EXERCISE: Continue the article about the Fever nightclub in Phnom Penh, starting right after its last sentence and leaving the rows aside.

TEXT:
——

The balcony of the teen-oriented Fever nightclub, in the Pencil Super Centre on the way to the riverfront. Photograph: Alexander Crook/7Days

“The youth have exalted notions, because they have not been humbled by life or learned its necessary limitations—all their mistakes are in the direction of doing things excessively and vehemently.” —Aristotle  

“Let’s dance while we are young.” —Pan Ron

Fever is its name and Fever has its reputation. It opens and closes early, the ages of its clientele are 15-23, and yet it’s not at all restricted. To get to it, you first have to navigate around the first floor of individually owned boutiques for value shoppers in the Riverside’s Pencil Super Centre.

The lighting surrounding Fever casts a cold vein over everything. That and the gaudy teenage fashion shops of Bobby Fye and Koo Fashion hardly build up momentum to hang out where Phnom Penh’s rich kids make their scene.

Sitting in the courtyard outside of Fever, 22-year-old Udam Vuth explains to me that he moved to Phnom Penh from Battambang three years ago. He goes to school at a large local university and studies finance and banking in hopes of working in a bank, “If you work in a bank, it is a very good career,” he believes. Later, before we walk into the club, he confides to me that he himself doesn’t yet have a bank account.

——

DATA EXTRACT:
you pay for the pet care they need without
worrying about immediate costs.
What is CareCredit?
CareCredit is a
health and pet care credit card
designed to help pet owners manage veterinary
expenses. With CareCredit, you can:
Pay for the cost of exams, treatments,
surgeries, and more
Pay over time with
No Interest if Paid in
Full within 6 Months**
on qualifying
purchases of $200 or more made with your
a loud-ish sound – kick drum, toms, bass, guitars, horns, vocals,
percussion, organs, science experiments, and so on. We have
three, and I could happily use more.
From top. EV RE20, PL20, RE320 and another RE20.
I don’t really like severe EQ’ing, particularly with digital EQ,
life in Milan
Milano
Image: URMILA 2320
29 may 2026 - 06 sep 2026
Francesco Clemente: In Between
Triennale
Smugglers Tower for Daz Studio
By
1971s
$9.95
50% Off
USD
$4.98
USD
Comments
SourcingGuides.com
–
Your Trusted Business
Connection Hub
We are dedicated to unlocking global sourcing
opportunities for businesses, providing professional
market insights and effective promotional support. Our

——

RESPONSE TO THIS TASK:
I want to view the full blown Khmer teen-style weekend night and there is a crowd pulling at the front doors of Fever as it opens. It is the excitement of clubbing combined with awkwardness; it’s as if I’m a teenager again walking into Ole Charley’s Liquor Store and trying to muster the confidence to project the appearance of a legal drinking age.

What’s more awkward than that is the very real possibility of bumping into some of my high-school students; I know several of them frequent Fever. The manager Vatta brings me a bowl of peanuts and tells me later I will see that his patrons are “mostly dancing persons”. That seems to be accurate, but earlier that morning, across the Pencil shopping complex at the

Cambodiana Hotel, I coyly kept watch on two effeminate boys making out at the poolside. And now at Fever the first thing I notice away from the square black granite bar are several boy couples in the shadow zones of the club petting each other.

The techno music blare at Fever is so loud that all of the senses are affected by it. I thought Udam Vuth was going to follow me in but he has vanished or I lost him while getting used to the earth-quaking reverb.

The place has maybe six or seven girls dancing together away from the spotlights. I shuffle to the corner of the dead bar, no big deal so far I thought, and then here they come, clusters of fashionable girls quickly filling up the place: Asia’s new cherry bombs have arrived. First the girls in bouffant neo-Egyptian Cleopatra hair mostly colored in tinty light rust, tight designer T-shirts and mini-skirts, or the very trendy Able Jeans, and of course high heels of some leopard-skin variety. Then the boys with somewhat defiant razor-shag haircuts and motocross inspired Balmain skinny jeans and designer slip-on closed shoes. In about two minutes there has been an invasion of glamourpuss statues.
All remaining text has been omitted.